Newark: Printed by Matthias Day, 1800.
A FIRST IN WOMEN'S AND BLACK SUFFRAGE. Title, 1-(456); i-(xxii); (1)-46. Errata sheet bound in. 1 vols. 8vo (signed in fours). Full contemporary sheepskin, border of blind-stamped dots on covers. Owners' signatures (one contemporary) and stamps. Some wear to joints and hinges, generally browned, dampstaining to preliminaries at gutter, else a very good, sturdy copy Evans 38263 (not noting Paterson's editorship); Felcone I 169; Felcone, Printing in New Jersey 1111. Item #34359
Notable on page 231, paragraph XI, is a reiteration of legislation originally set fourth in the New Jersey Constitution, in 1776, reading in part: “And be it enacted, That all free inhabitants of this state, of full age, who are worth fifty pounds proclamation money, and have resided within the county in which they claim a vote for twelve months immediately preceding the election, shall be entitled to vote for all public officers…”

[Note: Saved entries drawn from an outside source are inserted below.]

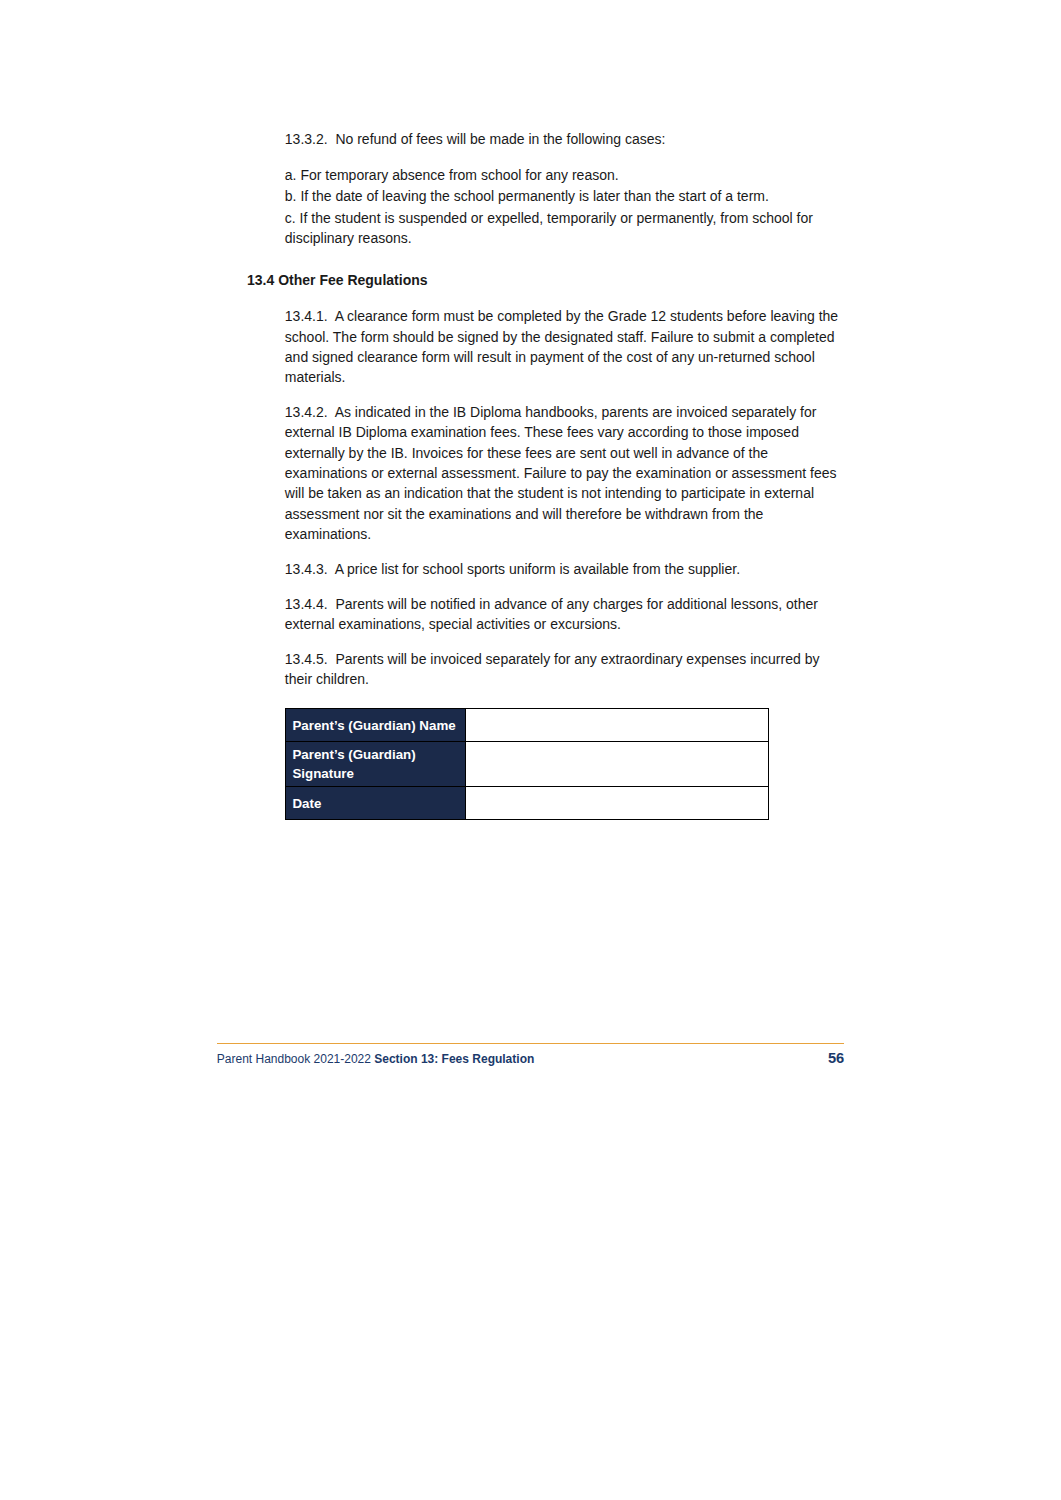13.3.2. No refund of fees will be made in the following cases:
a. For temporary absence from school for any reason.
b. If the date of leaving the school permanently is later than the start of a term.
c. If the student is suspended or expelled, temporarily or permanently, from school for disciplinary reasons.
13.4 Other Fee Regulations
13.4.1. A clearance form must be completed by the Grade 12 students before leaving the school. The form should be signed by the designated staff. Failure to submit a completed and signed clearance form will result in payment of the cost of any un-returned school materials.
13.4.2. As indicated in the IB Diploma handbooks, parents are invoiced separately for external IB Diploma examination fees. These fees vary according to those imposed externally by the IB. Invoices for these fees are sent out well in advance of the examinations or external assessment. Failure to pay the examination or assessment fees will be taken as an indication that the student is not intending to participate in external assessment nor sit the examinations and will therefore be withdrawn from the examinations.
13.4.3. A price list for school sports uniform is available from the supplier.
13.4.4. Parents will be notified in advance of any charges for additional lessons, other external examinations, special activities or excursions.
13.4.5. Parents will be invoiced separately for any extraordinary expenses incurred by their children.
| Parent’s (Guardian) Name | |
| Parent’s (Guardian) Signature | |
| Date | |
Parent Handbook 2021-2022 Section 13: Fees Regulation
56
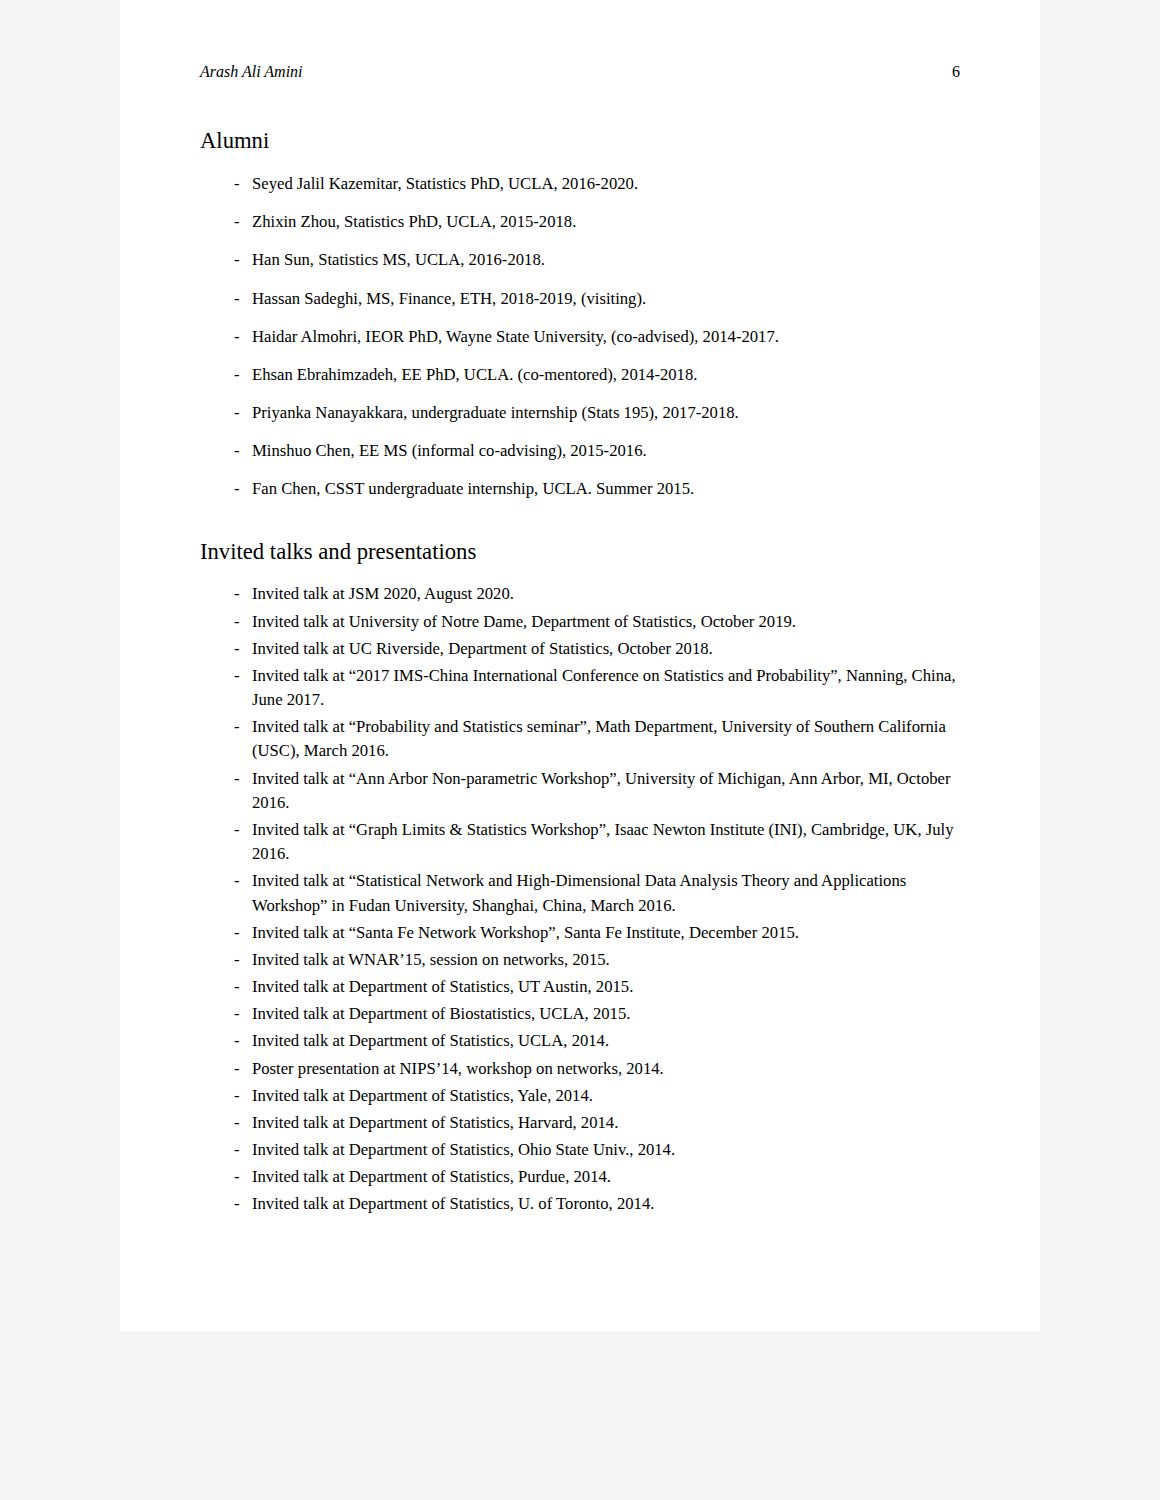Arash Ali Amini 6
Alumni
Seyed Jalil Kazemitar, Statistics PhD, UCLA, 2016-2020.
Zhixin Zhou, Statistics PhD, UCLA, 2015-2018.
Han Sun, Statistics MS, UCLA, 2016-2018.
Hassan Sadeghi, MS, Finance, ETH, 2018-2019, (visiting).
Haidar Almohri, IEOR PhD, Wayne State University, (co-advised), 2014-2017.
Ehsan Ebrahimzadeh, EE PhD, UCLA. (co-mentored), 2014-2018.
Priyanka Nanayakkara, undergraduate internship (Stats 195), 2017-2018.
Minshuo Chen, EE MS (informal co-advising), 2015-2016.
Fan Chen, CSST undergraduate internship, UCLA. Summer 2015.
Invited talks and presentations
Invited talk at JSM 2020, August 2020.
Invited talk at University of Notre Dame, Department of Statistics, October 2019.
Invited talk at UC Riverside, Department of Statistics, October 2018.
Invited talk at “2017 IMS-China International Conference on Statistics and Probability”, Nanning, China, June 2017.
Invited talk at “Probability and Statistics seminar”, Math Department, University of Southern California (USC), March 2016.
Invited talk at “Ann Arbor Non-parametric Workshop”, University of Michigan, Ann Arbor, MI, October 2016.
Invited talk at “Graph Limits & Statistics Workshop”, Isaac Newton Institute (INI), Cambridge, UK, July 2016.
Invited talk at “Statistical Network and High-Dimensional Data Analysis Theory and Applications Workshop” in Fudan University, Shanghai, China, March 2016.
Invited talk at “Santa Fe Network Workshop”, Santa Fe Institute, December 2015.
Invited talk at WNAR’15, session on networks, 2015.
Invited talk at Department of Statistics, UT Austin, 2015.
Invited talk at Department of Biostatistics, UCLA, 2015.
Invited talk at Department of Statistics, UCLA, 2014.
Poster presentation at NIPS’14, workshop on networks, 2014.
Invited talk at Department of Statistics, Yale, 2014.
Invited talk at Department of Statistics, Harvard, 2014.
Invited talk at Department of Statistics, Ohio State Univ., 2014.
Invited talk at Department of Statistics, Purdue, 2014.
Invited talk at Department of Statistics, U. of Toronto, 2014.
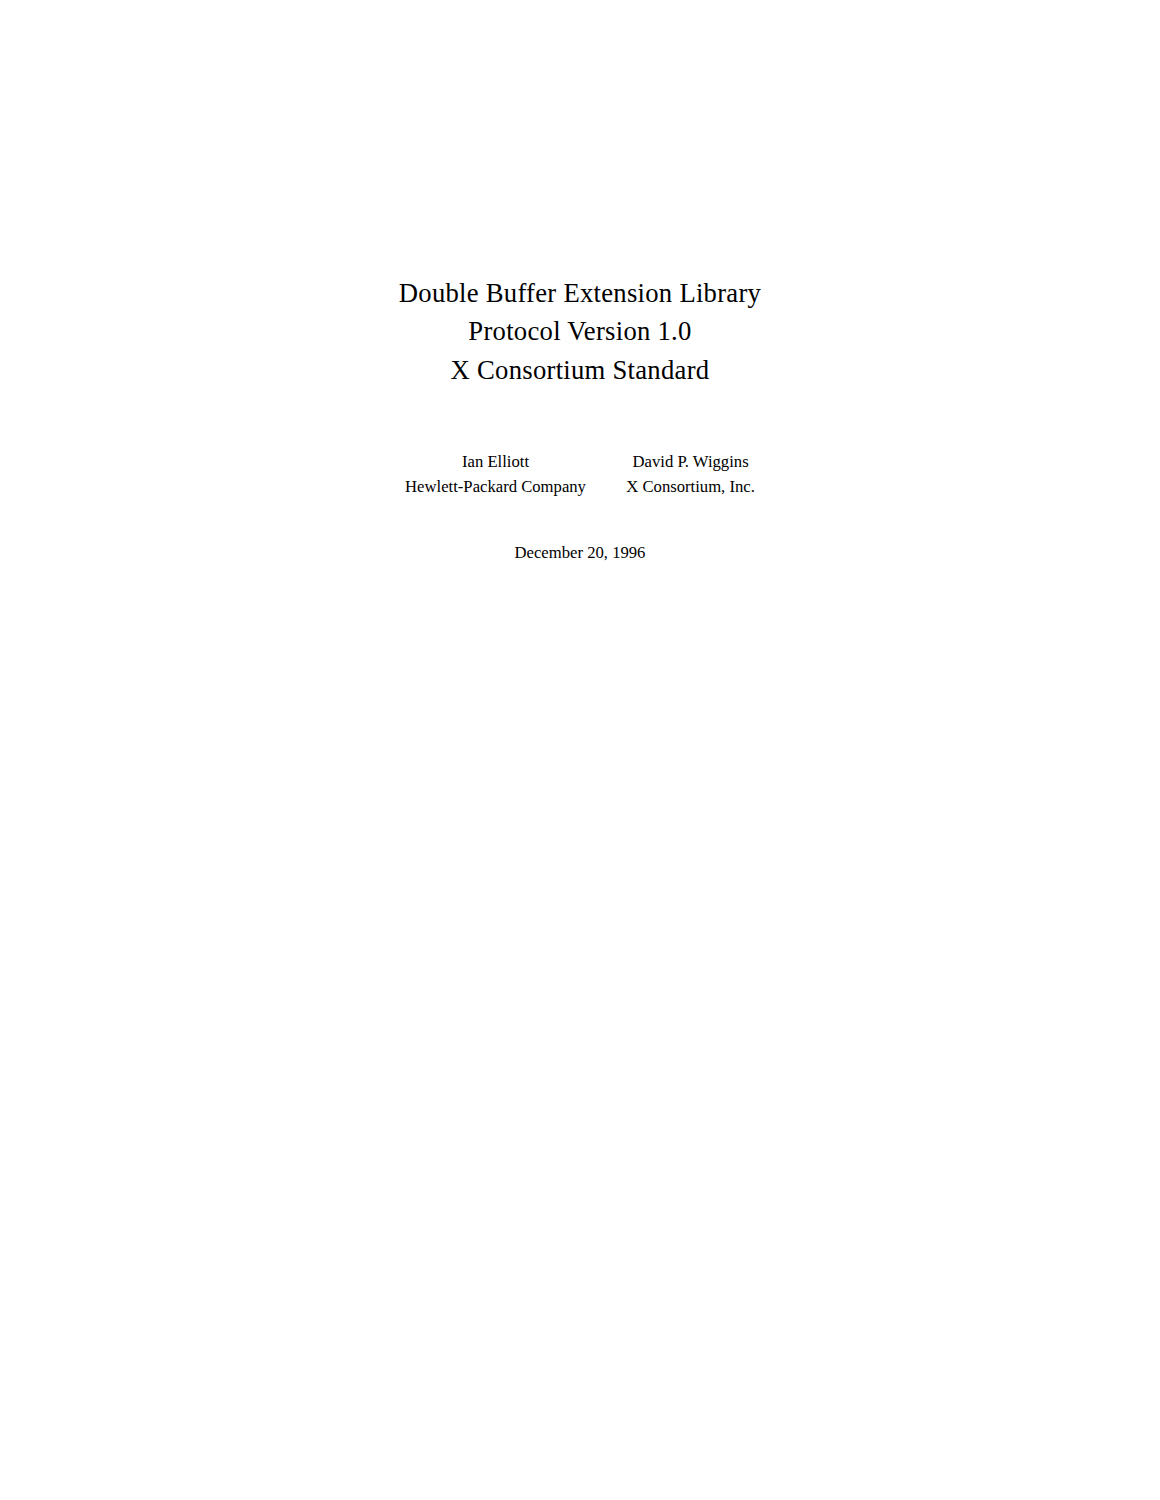Double Buffer Extension Library Protocol Version 1.0 X Consortium Standard
Ian Elliott
Hewlett-Packard Company
David P. Wiggins
X Consortium, Inc.
December 20, 1996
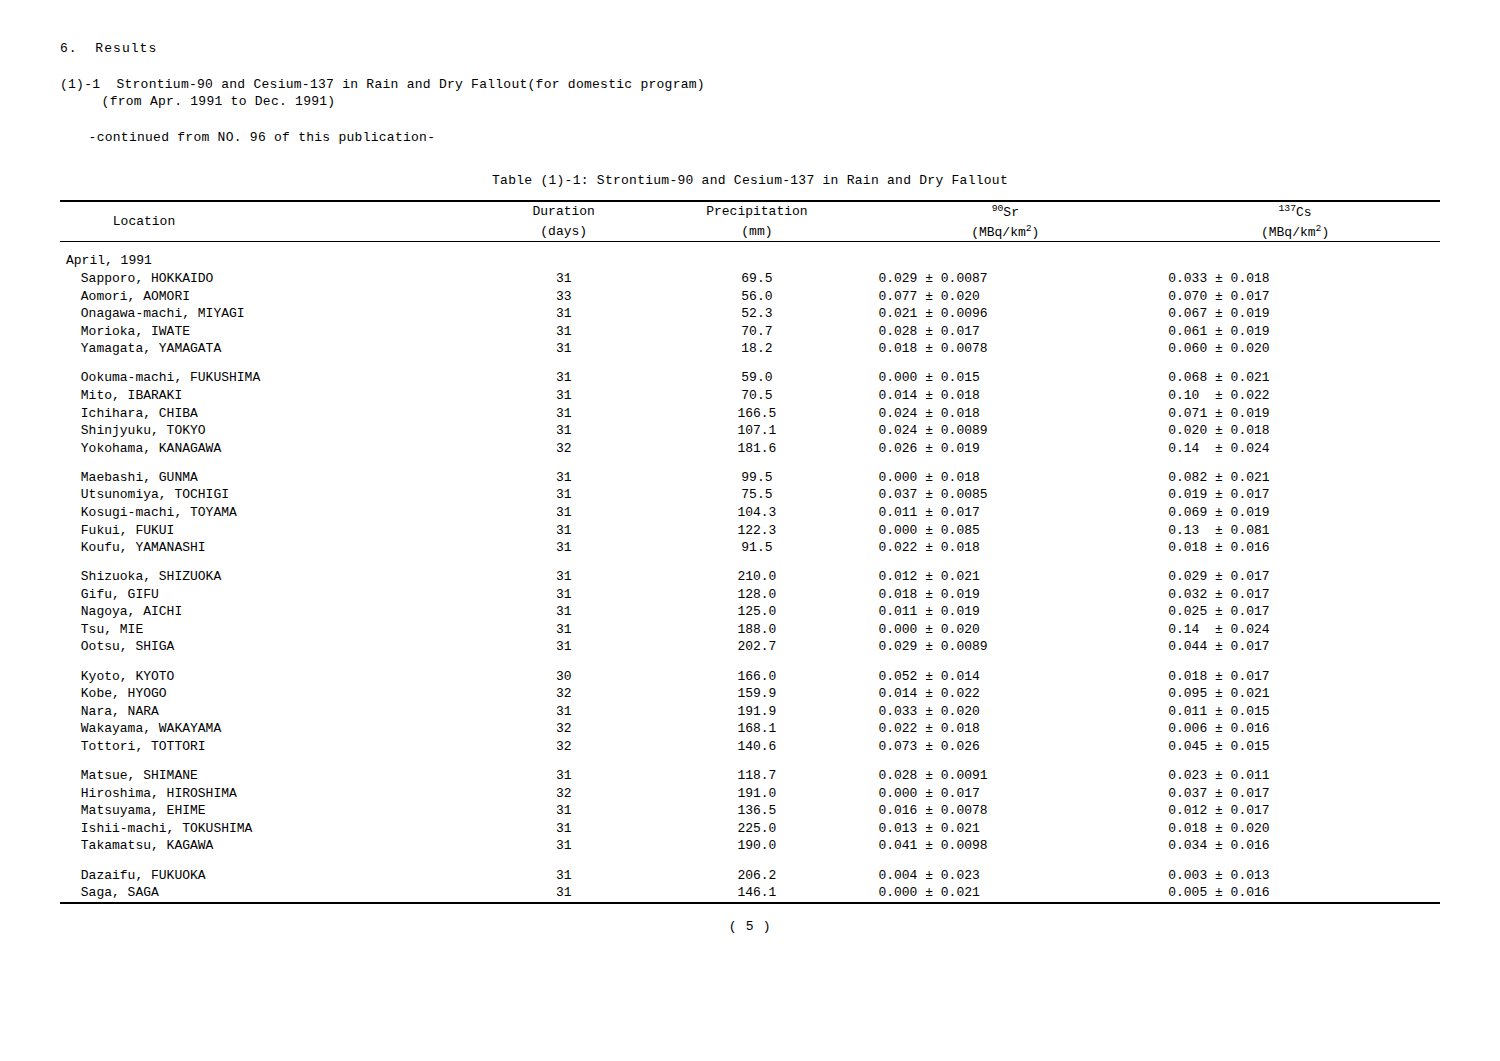6. Results
(1)-1 Strontium-90 and Cesium-137 in Rain and Dry Fallout(for domestic program) (from Apr. 1991 to Dec. 1991)
-continued from NO. 96 of this publication-
Table (1)-1: Strontium-90 and Cesium-137 in Rain and Dry Fallout
| Location | Duration | Precipitation | 90 Sr | 137 Cs |
| (days) | (mm) | (MBq/km 2 ) | (MBq/km 2 ) |
| April, 1991 | | | | |
| Sapporo, HOKKAIDO | 31 | 69.5 | 0.029 ± 0.0087 | 0.033 ± 0.018 |
| Aomori, AOMORI | 33 | 56.0 | 0.077 ± 0.020 | 0.070 ± 0.017 |
| Onagawa-machi, MIYAGI | 31 | 52.3 | 0.021 ± 0.0096 | 0.067 ± 0.019 |
| Morioka, IWATE | 31 | 70.7 | 0.028 ± 0.017 | 0.061 ± 0.019 |
| Yamagata, YAMAGATA | 31 | 18.2 | 0.018 ± 0.0078 | 0.060 ± 0.020 |
| Ookuma-machi, FUKUSHIMA | 31 | 59.0 | 0.000 ± 0.015 | 0.068 ± 0.021 |
| Mito, IBARAKI | 31 | 70.5 | 0.014 ± 0.018 | 0.10 ± 0.022 |
| Ichihara, CHIBA | 31 | 166.5 | 0.024 ± 0.018 | 0.071 ± 0.019 |
| Shinjyuku, TOKYO | 31 | 107.1 | 0.024 ± 0.0089 | 0.020 ± 0.018 |
| Yokohama, KANAGAWA | 32 | 181.6 | 0.026 ± 0.019 | 0.14 ± 0.024 |
| Maebashi, GUNMA | 31 | 99.5 | 0.000 ± 0.018 | 0.082 ± 0.021 |
| Utsunomiya, TOCHIGI | 31 | 75.5 | 0.037 ± 0.0085 | 0.019 ± 0.017 |
| Kosugi-machi, TOYAMA | 31 | 104.3 | 0.011 ± 0.017 | 0.069 ± 0.019 |
| Fukui, FUKUI | 31 | 122.3 | 0.000 ± 0.085 | 0.13 ± 0.081 |
| Koufu, YAMANASHI | 31 | 91.5 | 0.022 ± 0.018 | 0.018 ± 0.016 |
| Shizuoka, SHIZUOKA | 31 | 210.0 | 0.012 ± 0.021 | 0.029 ± 0.017 |
| Gifu, GIFU | 31 | 128.0 | 0.018 ± 0.019 | 0.032 ± 0.017 |
| Nagoya, AICHI | 31 | 125.0 | 0.011 ± 0.019 | 0.025 ± 0.017 |
| Tsu, MIE | 31 | 188.0 | 0.000 ± 0.020 | 0.14 ± 0.024 |
| Ootsu, SHIGA | 31 | 202.7 | 0.029 ± 0.0089 | 0.044 ± 0.017 |
| Kyoto, KYOTO | 30 | 166.0 | 0.052 ± 0.014 | 0.018 ± 0.017 |
| Kobe, HYOGO | 32 | 159.9 | 0.014 ± 0.022 | 0.095 ± 0.021 |
| Nara, NARA | 31 | 191.9 | 0.033 ± 0.020 | 0.011 ± 0.015 |
| Wakayama, WAKAYAMA | 32 | 168.1 | 0.022 ± 0.018 | 0.006 ± 0.016 |
| Tottori, TOTTORI | 32 | 140.6 | 0.073 ± 0.026 | 0.045 ± 0.015 |
| Matsue, SHIMANE | 31 | 118.7 | 0.028 ± 0.0091 | 0.023 ± 0.011 |
| Hiroshima, HIROSHIMA | 32 | 191.0 | 0.000 ± 0.017 | 0.037 ± 0.017 |
| Matsuyama, EHIME | 31 | 136.5 | 0.016 ± 0.0078 | 0.012 ± 0.017 |
| Ishii-machi, TOKUSHIMA | 31 | 225.0 | 0.013 ± 0.021 | 0.018 ± 0.020 |
| Takamatsu, KAGAWA | 31 | 190.0 | 0.041 ± 0.0098 | 0.034 ± 0.016 |
| Dazaifu, FUKUOKA | 31 | 206.2 | 0.004 ± 0.023 | 0.003 ± 0.013 |
| Saga, SAGA | 31 | 146.1 | 0.000 ± 0.021 | 0.005 ± 0.016 |
( 5 )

Once dismissed as a possible oversight or sloppy wording on the part of its framers, historians now believe that the phrase “all free inhabitants” intentionally extended the right to vote, not only to women, but to free blacks, as well as aliens. In addition, the act does include a property requirement, only that the person be worth “fifty pounds proclamation money,” which included cash. This short-lived legislation, which was rescinded in 1807, makes New Jersey the first state to extend the right to vote citizens regardless of race or gender.